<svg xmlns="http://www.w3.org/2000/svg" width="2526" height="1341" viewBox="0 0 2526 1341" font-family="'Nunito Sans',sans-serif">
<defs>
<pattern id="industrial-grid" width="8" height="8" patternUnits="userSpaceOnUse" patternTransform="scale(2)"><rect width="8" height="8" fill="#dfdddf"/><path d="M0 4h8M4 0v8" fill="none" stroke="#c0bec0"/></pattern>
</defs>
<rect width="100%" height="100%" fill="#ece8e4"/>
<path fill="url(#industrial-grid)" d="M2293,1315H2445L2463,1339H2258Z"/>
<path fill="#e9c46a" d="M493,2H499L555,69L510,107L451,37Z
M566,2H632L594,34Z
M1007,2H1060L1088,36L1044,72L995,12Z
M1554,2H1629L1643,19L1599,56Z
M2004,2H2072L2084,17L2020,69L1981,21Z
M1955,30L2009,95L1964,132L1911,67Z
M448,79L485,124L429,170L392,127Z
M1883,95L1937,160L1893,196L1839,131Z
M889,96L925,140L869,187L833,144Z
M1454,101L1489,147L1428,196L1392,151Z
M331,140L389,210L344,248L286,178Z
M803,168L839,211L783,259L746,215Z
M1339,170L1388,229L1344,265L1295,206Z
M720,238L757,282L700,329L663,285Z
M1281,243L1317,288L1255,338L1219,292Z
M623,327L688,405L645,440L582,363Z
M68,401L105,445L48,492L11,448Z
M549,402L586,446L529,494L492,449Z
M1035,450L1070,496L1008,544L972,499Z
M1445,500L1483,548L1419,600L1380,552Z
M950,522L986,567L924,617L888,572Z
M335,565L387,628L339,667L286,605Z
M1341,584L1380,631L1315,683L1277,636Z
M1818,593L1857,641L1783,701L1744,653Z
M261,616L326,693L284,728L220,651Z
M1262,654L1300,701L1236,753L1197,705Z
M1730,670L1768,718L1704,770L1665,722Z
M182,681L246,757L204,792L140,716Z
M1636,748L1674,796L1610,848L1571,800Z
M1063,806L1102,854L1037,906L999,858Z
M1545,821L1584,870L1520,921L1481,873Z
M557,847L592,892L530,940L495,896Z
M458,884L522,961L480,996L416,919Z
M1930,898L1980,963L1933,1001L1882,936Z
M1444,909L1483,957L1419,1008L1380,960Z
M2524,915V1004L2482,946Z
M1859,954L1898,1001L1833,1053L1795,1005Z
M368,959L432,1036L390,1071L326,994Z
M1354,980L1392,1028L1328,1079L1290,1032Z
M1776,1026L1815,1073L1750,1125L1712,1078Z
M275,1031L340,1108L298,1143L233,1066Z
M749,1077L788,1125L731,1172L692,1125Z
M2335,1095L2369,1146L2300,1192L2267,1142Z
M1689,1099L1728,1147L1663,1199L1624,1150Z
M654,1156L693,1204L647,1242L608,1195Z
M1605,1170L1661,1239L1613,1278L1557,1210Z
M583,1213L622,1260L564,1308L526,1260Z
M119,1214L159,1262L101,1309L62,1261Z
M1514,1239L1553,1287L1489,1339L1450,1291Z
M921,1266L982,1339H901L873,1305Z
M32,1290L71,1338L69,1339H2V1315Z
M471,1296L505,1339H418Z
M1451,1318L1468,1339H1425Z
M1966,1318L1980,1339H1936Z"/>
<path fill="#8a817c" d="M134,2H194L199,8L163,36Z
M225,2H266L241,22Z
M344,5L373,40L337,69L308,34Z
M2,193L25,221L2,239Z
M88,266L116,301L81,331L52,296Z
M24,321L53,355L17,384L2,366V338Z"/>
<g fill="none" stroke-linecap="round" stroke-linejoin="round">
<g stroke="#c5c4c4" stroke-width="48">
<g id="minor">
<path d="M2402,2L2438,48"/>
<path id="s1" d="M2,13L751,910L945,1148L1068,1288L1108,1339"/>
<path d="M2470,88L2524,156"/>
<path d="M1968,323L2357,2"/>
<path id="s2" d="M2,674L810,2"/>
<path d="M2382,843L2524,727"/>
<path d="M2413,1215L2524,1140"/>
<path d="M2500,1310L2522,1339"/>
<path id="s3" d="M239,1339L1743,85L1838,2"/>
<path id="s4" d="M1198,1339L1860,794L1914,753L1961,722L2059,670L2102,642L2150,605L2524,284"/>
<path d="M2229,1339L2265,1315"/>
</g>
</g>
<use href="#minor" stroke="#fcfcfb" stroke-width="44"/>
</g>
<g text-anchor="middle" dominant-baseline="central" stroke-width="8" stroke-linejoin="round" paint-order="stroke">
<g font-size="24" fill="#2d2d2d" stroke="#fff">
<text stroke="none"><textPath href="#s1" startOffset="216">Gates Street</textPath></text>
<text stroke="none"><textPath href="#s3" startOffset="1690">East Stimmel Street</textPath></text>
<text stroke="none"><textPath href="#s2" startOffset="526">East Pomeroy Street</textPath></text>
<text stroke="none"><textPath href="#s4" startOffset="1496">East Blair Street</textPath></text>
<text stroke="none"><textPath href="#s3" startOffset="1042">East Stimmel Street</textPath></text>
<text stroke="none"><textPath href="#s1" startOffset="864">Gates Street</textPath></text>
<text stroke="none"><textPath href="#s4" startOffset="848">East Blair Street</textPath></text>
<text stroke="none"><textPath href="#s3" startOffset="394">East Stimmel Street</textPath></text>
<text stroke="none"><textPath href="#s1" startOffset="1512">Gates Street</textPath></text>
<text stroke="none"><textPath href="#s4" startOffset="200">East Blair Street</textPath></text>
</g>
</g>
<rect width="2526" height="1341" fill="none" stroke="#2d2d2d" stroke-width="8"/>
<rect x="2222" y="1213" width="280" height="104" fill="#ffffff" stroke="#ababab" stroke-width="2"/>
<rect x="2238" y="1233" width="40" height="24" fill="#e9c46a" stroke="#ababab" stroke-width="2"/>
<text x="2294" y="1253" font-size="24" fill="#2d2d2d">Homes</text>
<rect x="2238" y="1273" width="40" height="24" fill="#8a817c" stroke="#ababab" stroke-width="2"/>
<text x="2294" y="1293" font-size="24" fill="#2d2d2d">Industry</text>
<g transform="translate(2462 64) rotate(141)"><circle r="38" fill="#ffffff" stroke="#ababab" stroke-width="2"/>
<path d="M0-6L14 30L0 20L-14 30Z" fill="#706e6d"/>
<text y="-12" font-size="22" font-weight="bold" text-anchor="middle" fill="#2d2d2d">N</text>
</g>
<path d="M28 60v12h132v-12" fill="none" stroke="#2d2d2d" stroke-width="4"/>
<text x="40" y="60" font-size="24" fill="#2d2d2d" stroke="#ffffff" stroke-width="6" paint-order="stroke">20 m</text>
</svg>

Problem statement:
Repeat every record above exactly as it appears.

Completed task:
<svg xmlns="http://www.w3.org/2000/svg" width="2526" height="1341" viewBox="0 0 2526 1341" font-family="'Nunito Sans',sans-serif">
<defs>
<pattern id="industrial-grid" width="8" height="8" patternUnits="userSpaceOnUse" patternTransform="scale(2)"><rect width="8" height="8" fill="#dfdddf"/><path d="M0 4h8M4 0v8" fill="none" stroke="#c0bec0"/></pattern>
</defs>
<rect width="100%" height="100%" fill="#ece8e4"/>
<path fill="url(#industrial-grid)" d="M2293,1315H2445L2463,1339H2258Z"/>
<path fill="#e9c46a" d="M493,2H499L555,69L510,107L451,37Z
M566,2H632L594,34Z
M1007,2H1060L1088,36L1044,72L995,12Z
M1554,2H1629L1643,19L1599,56Z
M2004,2H2072L2084,17L2020,69L1981,21Z
M1955,30L2009,95L1964,132L1911,67Z
M448,79L485,124L429,170L392,127Z
M1883,95L1937,160L1893,196L1839,131Z
M889,96L925,140L869,187L833,144Z
M1454,101L1489,147L1428,196L1392,151Z
M331,140L389,210L344,248L286,178Z
M803,168L839,211L783,259L746,215Z
M1339,170L1388,229L1344,265L1295,206Z
M720,238L757,282L700,329L663,285Z
M1281,243L1317,288L1255,338L1219,292Z
M623,327L688,405L645,440L582,363Z
M68,401L105,445L48,492L11,448Z
M549,402L586,446L529,494L492,449Z
M1035,450L1070,496L1008,544L972,499Z
M1445,500L1483,548L1419,600L1380,552Z
M950,522L986,567L924,617L888,572Z
M335,565L387,628L339,667L286,605Z
M1341,584L1380,631L1315,683L1277,636Z
M1818,593L1857,641L1783,701L1744,653Z
M261,616L326,693L284,728L220,651Z
M1262,654L1300,701L1236,753L1197,705Z
M1730,670L1768,718L1704,770L1665,722Z
M182,681L246,757L204,792L140,716Z
M1636,748L1674,796L1610,848L1571,800Z
M1063,806L1102,854L1037,906L999,858Z
M1545,821L1584,870L1520,921L1481,873Z
M557,847L592,892L530,940L495,896Z
M458,884L522,961L480,996L416,919Z
M1930,898L1980,963L1933,1001L1882,936Z
M1444,909L1483,957L1419,1008L1380,960Z
M2524,915V1004L2482,946Z
M1859,954L1898,1001L1833,1053L1795,1005Z
M368,959L432,1036L390,1071L326,994Z
M1354,980L1392,1028L1328,1079L1290,1032Z
M1776,1026L1815,1073L1750,1125L1712,1078Z
M275,1031L340,1108L298,1143L233,1066Z
M749,1077L788,1125L731,1172L692,1125Z
M2335,1095L2369,1146L2300,1192L2267,1142Z
M1689,1099L1728,1147L1663,1199L1624,1150Z
M654,1156L693,1204L647,1242L608,1195Z
M1605,1170L1661,1239L1613,1278L1557,1210Z
M583,1213L622,1260L564,1308L526,1260Z
M119,1214L159,1262L101,1309L62,1261Z
M1514,1239L1553,1287L1489,1339L1450,1291Z
M921,1266L982,1339H901L873,1305Z
M32,1290L71,1338L69,1339H2V1315Z
M471,1296L505,1339H418Z
M1451,1318L1468,1339H1425Z
M1966,1318L1980,1339H1936Z"/>
<path fill="#8a817c" d="M134,2H194L199,8L163,36Z
M225,2H266L241,22Z
M344,5L373,40L337,69L308,34Z
M2,193L25,221L2,239Z
M88,266L116,301L81,331L52,296Z
M24,321L53,355L17,384L2,366V338Z"/>
<g fill="none" stroke-linecap="round" stroke-linejoin="round">
<g stroke="#c5c4c4" stroke-width="48">
<g id="minor">
<path d="M2402,2L2438,48"/>
<path id="s1" d="M2,13L751,910L945,1148L1068,1288L1108,1339"/>
<path d="M2470,88L2524,156"/>
<path d="M1968,323L2357,2"/>
<path id="s2" d="M2,674L810,2"/>
<path d="M2382,843L2524,727"/>
<path d="M2413,1215L2524,1140"/>
<path d="M2500,1310L2522,1339"/>
<path id="s3" d="M239,1339L1743,85L1838,2"/>
<path id="s4" d="M1198,1339L1860,794L1914,753L1961,722L2059,670L2102,642L2150,605L2524,284"/>
<path d="M2229,1339L2265,1315"/>
</g>
</g>
<use href="#minor" stroke="#fcfcfb" stroke-width="44"/>
</g>
<g text-anchor="middle" dominant-baseline="central" stroke-width="8" stroke-linejoin="round" paint-order="stroke">
<g font-size="24" fill="#2d2d2d" stroke="#fff">
<text stroke="none"><textPath href="#s1" startOffset="216">Gates Street</textPath></text>
<text stroke="none"><textPath href="#s3" startOffset="1690">East Stimmel Street</textPath></text>
<text stroke="none"><textPath href="#s2" startOffset="526">East Pomeroy Street</textPath></text>
<text stroke="none"><textPath href="#s4" startOffset="1496">East Blair Street</textPath></text>
<text stroke="none"><textPath href="#s3" startOffset="1042">East Stimmel Street</textPath></text>
<text stroke="none"><textPath href="#s1" startOffset="864">Gates Street</textPath></text>
<text stroke="none"><textPath href="#s4" startOffset="848">East Blair Street</textPath></text>
<text stroke="none"><textPath href="#s3" startOffset="394">East Stimmel Street</textPath></text>
<text stroke="none"><textPath href="#s1" startOffset="1512">Gates Street</textPath></text>
<text stroke="none"><textPath href="#s4" startOffset="200">East Blair Street</textPath></text>
</g>
</g>
<rect width="2526" height="1341" fill="none" stroke="#2d2d2d" stroke-width="8"/>
<rect x="2222" y="1213" width="280" height="104" fill="#ffffff" stroke="#ababab" stroke-width="2"/>
<rect x="2238" y="1233" width="40" height="24" fill="#e9c46a" stroke="#ababab" stroke-width="2"/>
<text x="2294" y="1253" font-size="24" fill="#2d2d2d">Homes</text>
<rect x="2238" y="1273" width="40" height="24" fill="#8a817c" stroke="#ababab" stroke-width="2"/>
<text x="2294" y="1293" font-size="24" fill="#2d2d2d">Industry</text>
<g transform="translate(2462 64) rotate(141)"><circle r="38" fill="#ffffff" stroke="#ababab" stroke-width="2"/>
<path d="M0-6L14 30L0 20L-14 30Z" fill="#706e6d"/>
<text y="-12" font-size="22" font-weight="bold" text-anchor="middle" fill="#2d2d2d">N</text>
</g>
<path d="M28 60v12h132v-12" fill="none" stroke="#2d2d2d" stroke-width="4"/>
<text x="40" y="60" font-size="24" fill="#2d2d2d" stroke="#ffffff" stroke-width="6" paint-order="stroke">20 m</text>
</svg>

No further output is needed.